++++ Bereitgestelltes Material

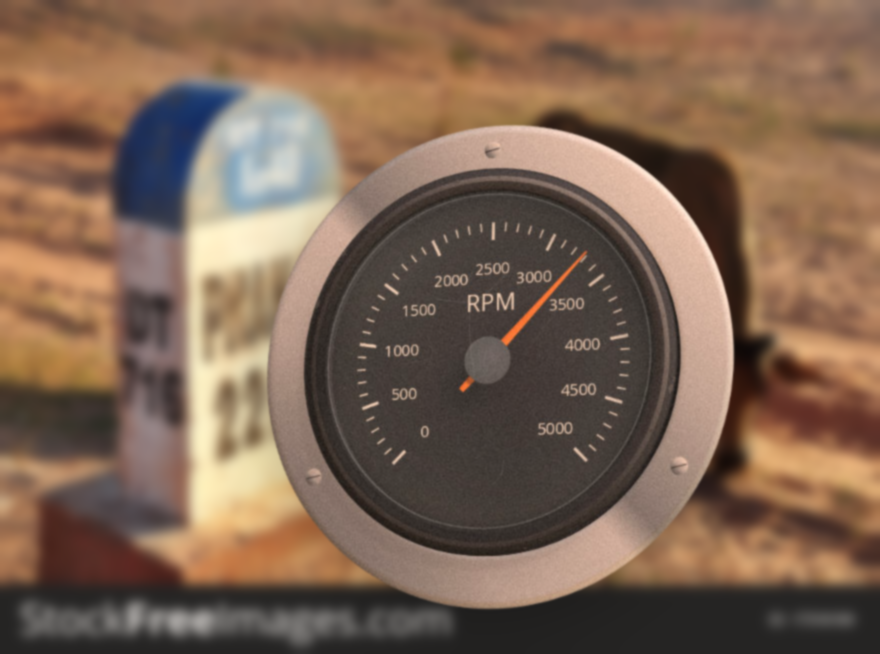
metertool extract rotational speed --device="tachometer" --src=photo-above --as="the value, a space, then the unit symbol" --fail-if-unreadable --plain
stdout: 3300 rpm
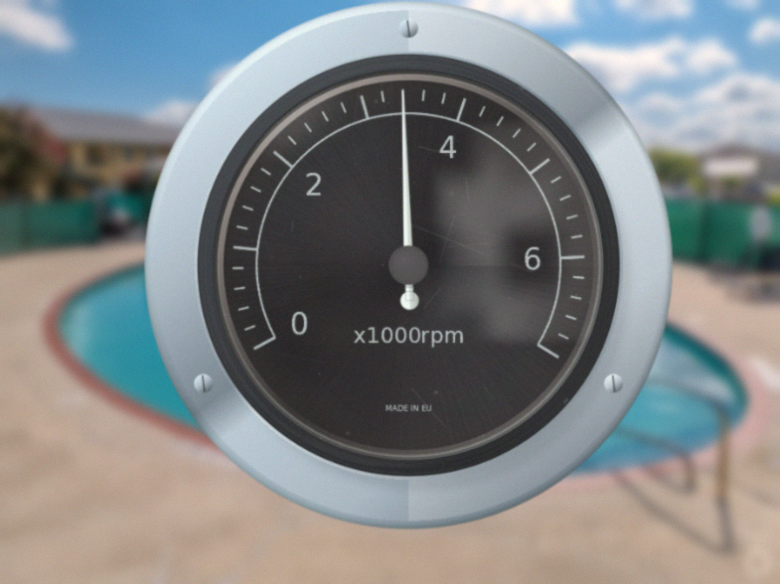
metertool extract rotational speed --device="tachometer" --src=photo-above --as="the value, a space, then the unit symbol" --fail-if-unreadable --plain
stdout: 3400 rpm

++++++++
++++ Bereitgestelltes Material

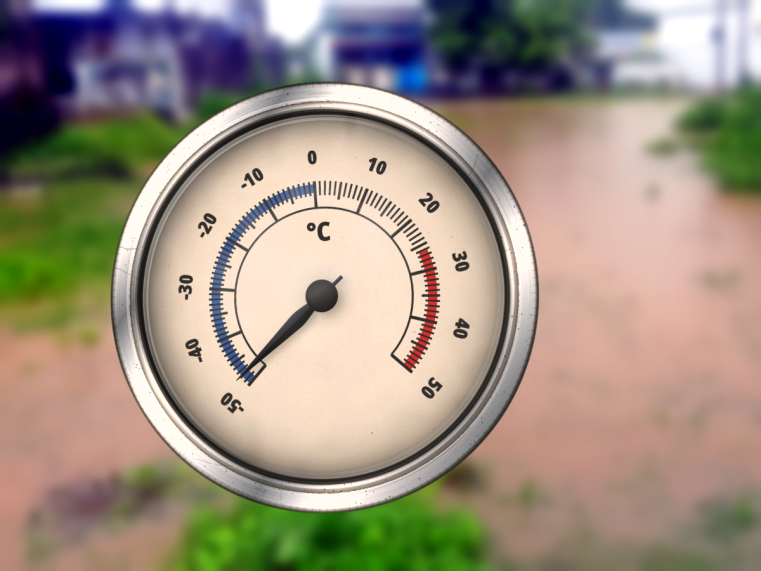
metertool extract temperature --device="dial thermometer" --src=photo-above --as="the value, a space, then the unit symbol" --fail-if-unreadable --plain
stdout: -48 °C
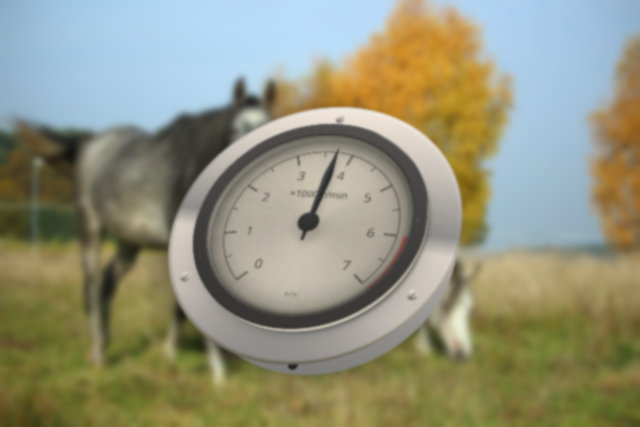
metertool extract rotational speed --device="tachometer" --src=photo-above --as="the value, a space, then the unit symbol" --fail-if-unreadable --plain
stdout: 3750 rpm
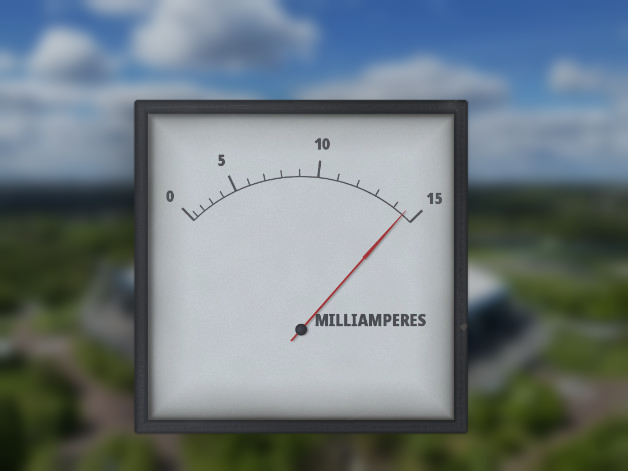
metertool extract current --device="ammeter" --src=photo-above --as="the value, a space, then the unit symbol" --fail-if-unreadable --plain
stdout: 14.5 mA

++++++++

Aufgabenstellung:
Wiederhole wortgetreu nur die Zeilen, beginnend mit der Zeile, die „metertool extract current“ enthält, und endend mit der Zeile, die „stdout: 14.5 mA“ enthält, beide eingeschlossen.

Lösung:
metertool extract current --device="ammeter" --src=photo-above --as="the value, a space, then the unit symbol" --fail-if-unreadable --plain
stdout: 14.5 mA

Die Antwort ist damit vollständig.